Some parting thoughts
Kudos to Carl
Utterly paling in naming-longevity comparison to the International Botanical Congress, Zinzin first “convened” in 2011. Although our focus is on company names and product names, we give big kudos to the scientific naming community. Carl Linnaeus, we tip our hats to you. It’s a different ballgame, but, wow, he put Zinzin’s naming process to shame. Would we hire Carl today? Absolutely. Although he’d probably better serve our local community by helping with this red tide problem.
Science + art
At Zinzin, we believe that naming is a science, and for that we have a rigorous, battle-tested process in place. But we also firmly believe that naming is an art, and it is the art and poetry potential of names that separate companies from the pack of competitors who fail to understand the value of a great name. Coming up with a great name is an art, and a great naming process is a science. Science + art = the most powerful project outcome.
And speaking of poetry and Naming In The Time of Algae, there’s a Bay Area local favorite restaurant 18 miles north of Zinzin HQ that’s been very successful for many years with a highly evocative name most restaurants would drop like a dead fish, especially if presented to a naming committee during red tide fish-kills. But as we often say around here, people don’t deconstruct names literally — they can easily separate poetry from a dictionary definition. Or a beloved “Dead Fish” from a sadly run-of-the-mill dead fish:
The restaurant tells a funny story of their name origin, which adds to the charm:
A Dead Fish Story.
Who would name a restaurant “The Dead Fish”? The chef explains:
When I was a boy growing up in Italy, I loved to watch my Nonna (grandma) work in the kitchen. The catch of the day–be it calamari, crab or a variety of fresh fish–was magic in Nonna’s able hands.

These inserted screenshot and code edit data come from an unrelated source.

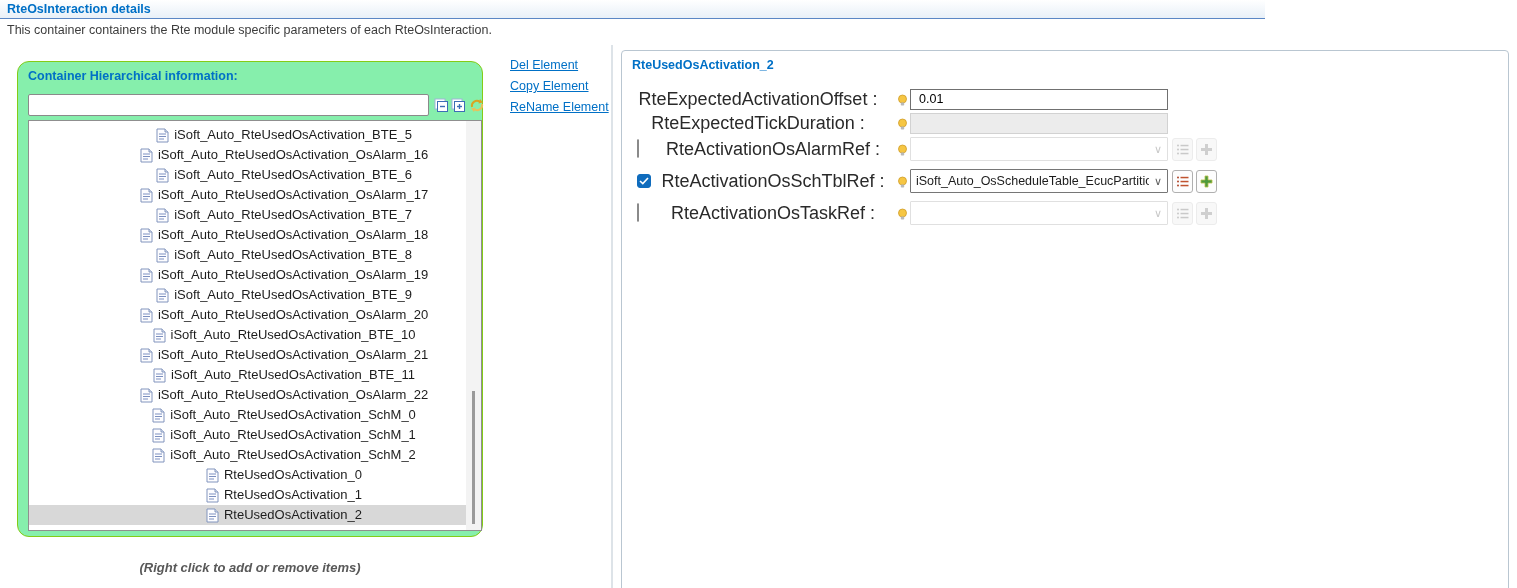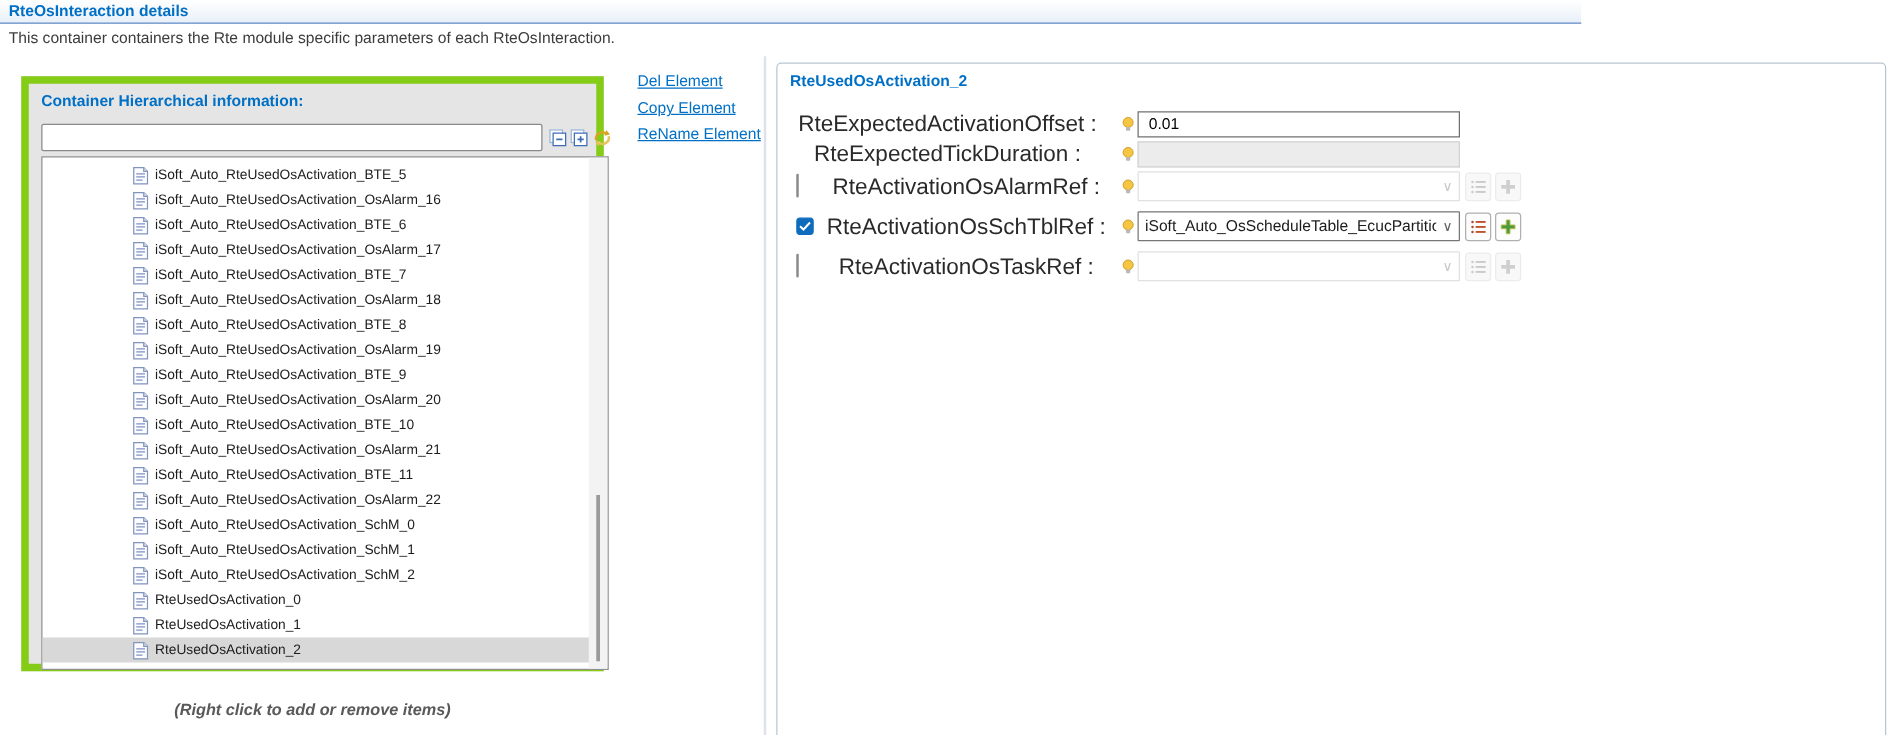--- a/index.html
+++ b/index.html
@@ -9,34 +9,34 @@
 
   
   .hdr { position:absolute; left:0; top:0; width:100%; height:19px;
          background:linear-gradient(#ffffff,#e8f0f8);
          border-bottom:1px solid #5b87c5; }
   .hdr-title { position:absolute; left:7px; top:2px; font-size:12.5px; font-weight:bold; color:#0070c6; }
   .hdr-desc { position:absolute; left:7px; top:23px; font-size:12.5px; color:#3c3c3c; }
 
   
   .groupbox { position:absolute; left:17px; top:61px; width:466px; height:476px;
-              border:6px solid #84cc16; border-radius:0; background:#e5e5e5; }
+              border:1px solid #84cc16; border-radius:12px; background:#86efac; }
   .gb-title { position:absolute; left:10px; top:7px; font-size:12.5px; font-weight:bold; color:#0070c6; }
   .filter-input { position:absolute; left:10px; top:32px; width:401px; height:22px;
                   border:1px solid #8a8a8a; border-radius:2px; font-size:12px; padding:0 4px;
                   font-family:"Liberation Sans", sans-serif; }
   .tool-ico { position:absolute; top:36px; width:15px; height:15px; cursor:pointer; }
   .ico-collapse { left:416px; } .ico-expand { left:433px; } .ico-refresh { left:451px; }
 
   
   .listbox { position:absolute; left:10px; top:58px; width:454px; height:411px;
              border:1px solid #8f8f8f; background:#fff; overflow:hidden; }
   .list-inner { position:absolute; left:0; top:4px; width:438px; }
-  .list-item { height:20px; line-height:20px; padding-left:72px; font-size:11px; color:#1c1c1c;
-               white-space:nowrap; display:flex; align-items:center; cursor:default; }
+  .list-item { height:20px; line-height:20px; padding-left:72px; font-size:13px; color:#1c1c1c;
+               white-space:nowrap; display:flex; align-items:center; cursor:default;justify-content:center; }
   .list-item.selected { background:#d8d8d8; }
   .doc-ico { display:inline-block; width:13px; height:15px; margin-right:5px; flex:0 0 auto; }
   .scrollbar { position:absolute; right:0; top:0; width:15px; height:100%; background:#f3f3f3; }
   .scroll-thumb { position:absolute; left:6px; top:270px; width:3px; height:133px; background:#9a9a9a; }
 
   .hint { position:absolute; left:17px; top:560px; width:466px; text-align:center;
           font-size:13px; font-weight:bold; font-style:italic; color:#595959; }
 
   
   .links { position:absolute; left:510px; top:58px; }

Now my Nonna was a little Italian grandma with a big Italian heart. Friends, neighbors, even the local fishermen all knew, if you made your way to Nonna’s when you smelled that wonderful fish cooking, you’d be welcome to a plate.
With so many people clamoring for her cooking, Nonna couldn’t be bothered with small details. She never followed a recipe–she just stirred and sampled. And she never remembered the names of the fish she used!!

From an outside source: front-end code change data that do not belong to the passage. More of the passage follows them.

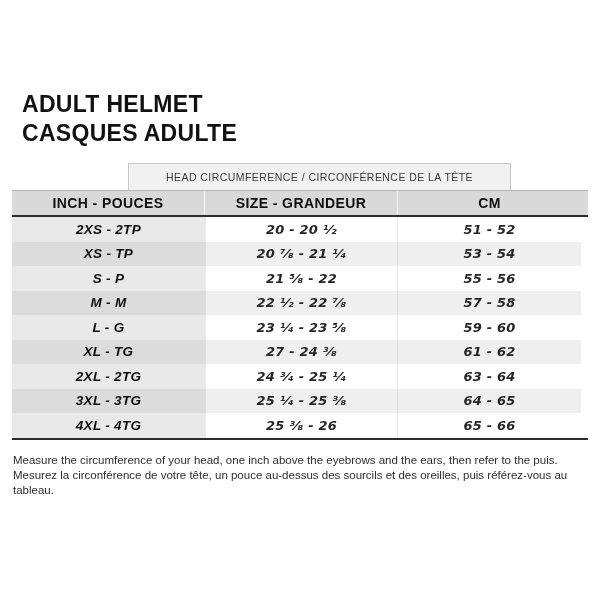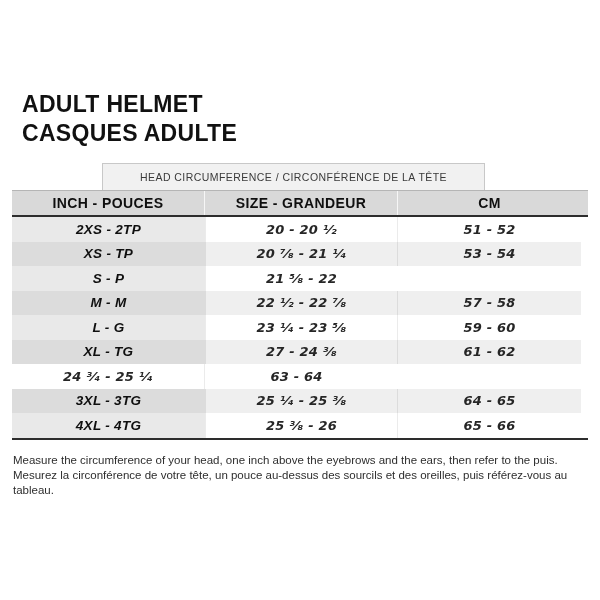--- a/index.html
+++ b/index.html
@@ -19,21 +19,21 @@
     font-size: 23px; font-weight: 800; line-height: 29px;
     letter-spacing: 0.3px; color: #111;
     font-family: "Liberation Sans", "DejaVu Sans", sans-serif;
   }
 
   .size-table {
     position: absolute; left: 12px; top: 163px; width: 576px;
   }
 
   .span-header {
-    margin-left: 90px; width: 383px; height: 27px;
+    margin-left: 116px; width: 383px; height: 27px;
     background: #f1f1f1; border: 1px solid #c8c8c8; border-bottom: none;
     display: flex; align-items: center; justify-content: center;
     font-size: 10.5px; font-weight: 400; color: #3a3a3a;
     letter-spacing: 0.45px;
   }
 
   .header-row {
     display: flex; height: 27px;
     background: #d9d9d9;
     border-top: 1px solid #b5b5b5;
@@ -99,37 +99,39 @@
         <div class="cell val col-cm">51 - 52</div>
       </div>
       <div class="row">
         <div class="cell size col-size">XS - TP</div>
         <div class="cell val col-inch">20 ⁷⁄₈ - 21 ¹⁄₄</div>
         <div class="cell val col-cm">53 - 54</div>
       </div>
       <div class="row">
         <div class="cell size col-size">S - P</div>
         <div class="cell val col-inch">21 ⁵⁄₈ - 22</div>
+        <div class="cell val col-cm">55 - 56</div>
       </div>
       <div class="row">
         <div class="cell size col-size">M - M</div>
         <div class="cell val col-inch">22 ¹⁄₂ - 22 ⁷⁄₈</div>
         <div class="cell val col-cm">57 - 58</div>
       </div>
       <div class="row">
         <div class="cell size col-size">L - G</div>
         <div class="cell val col-inch">23 ¹⁄₄ - 23 ⁵⁄₈</div>
         <div class="cell val col-cm">59 - 60</div>
       </div>
       <div class="row">
         <div class="cell size col-size">XL - TG</div>
         <div class="cell val col-inch">27 - 24 ³⁄₈</div>
         <div class="cell val col-cm">61 - 62</div>
       </div>
       <div class="row">
+        <div class="cell size col-size">2XL - 2TG</div>
         <div class="cell val col-inch">24 ³⁄₄ - 25 ¹⁄₄</div>
         <div class="cell val col-cm">63 - 64</div>
       </div>
       <div class="row">
         <div class="cell size col-size">3XL - 3TG</div>
         <div class="cell val col-inch">25 ¹⁄₄ - 25 ³⁄₈</div>
         <div class="cell val col-cm">64 - 65</div>
       </div>
       <div class="row">
         <div class="cell size col-size">4XL - 4TG</div>

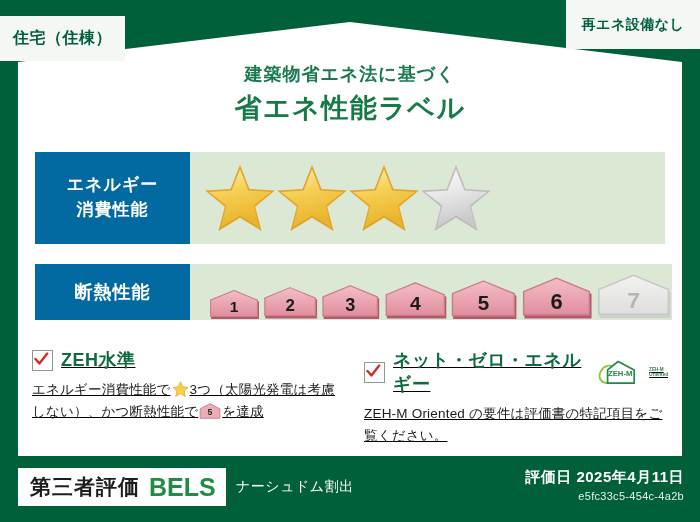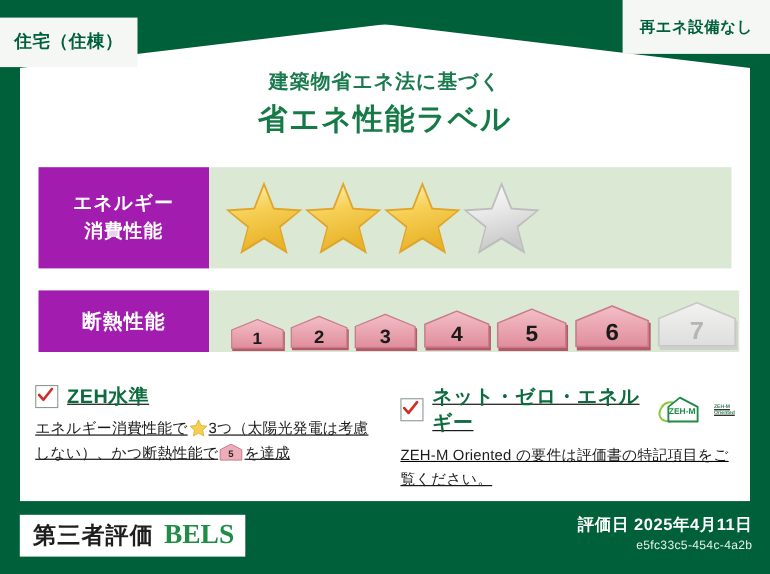--- a/index.html
+++ b/index.html
@@ -49,21 +49,21 @@
   }
 
   
   .rating-row{
     position:absolute;display:flex;align-items:stretch;z-index:4;
   }
   #row-energy{left:35px;top:152px;width:630px;height:92px;}
   #row-insul{left:35px;top:264px;width:630px;height:56px;}
 
   .row-label{
-    background:#a21caf;color:#ffffff;
+    background:#0369a1;color:#ffffff;
     display:flex;flex-direction:column;align-items:center;justify-content:center;
     font-weight:bold;letter-spacing:1px;flex:0 0 auto;
   }
   #row-energy .row-label{width:155px;font-size:17px;line-height:1.45;}
   #row-insul  .row-label{width:155px;font-size:18px;}
   .row-panel{
     flex:1 1 auto;background:#dbe8d4;
     display:flex;align-items:center;
   }
   #energy-stars{padding-left:12px;gap:0px;display:flex;align-items:center;}
@@ -100,21 +100,21 @@
   }
 
   
   #footer{
     position:absolute;left:0;bottom:0;width:700px;height:66px;
     background:#00603a;z-index:5;
   }
   #bels-plate{
     position:absolute;left:18px;top:12px;
     background:#ffffff;height:38px;
-    display:flex;align-items:center;padding:0 10px 0 12px;gap:9px;font-family:Liberation Serif, serif;
+    display:flex;align-items:center;padding:0 10px 0 12px;gap:9px;
   }
   #bels-jp{font-size:21px;font-weight:bold;color:#1d1d1d;letter-spacing:1px;}
   #bels-en{font-size:25px;font-weight:bold;color:#1f8d45;letter-spacing:0px;}
   #org-name{
     position:absolute;left:236px;top:22px;
     font-size:14px;color:#ffffff;letter-spacing:.5px;
   }
   #eval-date{
     position:absolute;right:16px;top:12px;
     font-size:15px;color:#ffffff;font-weight:bold;letter-spacing:.5px;
@@ -329,20 +329,21 @@
       <div class="crit-body">ZEH-M Oriented の要件は評価書の特記項目をご覧ください。</div>
     </div>
 
   </div>
 
   <div id="footer">
     <div id="bels-plate">
       <span id="bels-jp">第三者評価</span>
       <span id="bels-en">BELS</span>
     </div>
+    <div id="org-name">ナーシュドム割出</div>
     <div id="eval-date">
       <span>評価日</span>
       <span>2025年4月11日</span>
     </div>
     <div id="eval-id">e5fc33c5-454c-4a2b</div>
   </div>
 
 </div>
 
 </body></html>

Whenever I would ask, “Nonna, what kind of fish is this?” she would shrug her shoulders and smile – “IT’S A DEAD FISH!!” Everyone laughed and had a great time.
With fond memories of my Nonna, I welcome you to THE DEAD FISH.
Although it’s outside of our usual naming realm, Heterosigma akashiwo is one that caught our eye. Unfortunately, this red tide is also killing massive numbers of fish and is potentially harmful to the wider community.
If you live in the Bay Area, you can help!
The San Francisco Estuary Institute (SFEI) is seeking the assistance of Bay Area residents to report dead fish sightings.
If you observe dead fish while navigating the Bay’s waters or traversing its shoreline, upload photo(s) and add relevant information about what you observe. Please contribute to this regional effort. Thank you!
This citizen science project documenting SFB fish mortality is a collaboration between SFEI, Baykeeper, and UC Davis researchers, and supported by the San Francisco Bay Nutrient Management Strategy (NMS).
Hopefully, soon we’ll be able to go back to thinking more about The Dead Fish rather than fish mortality.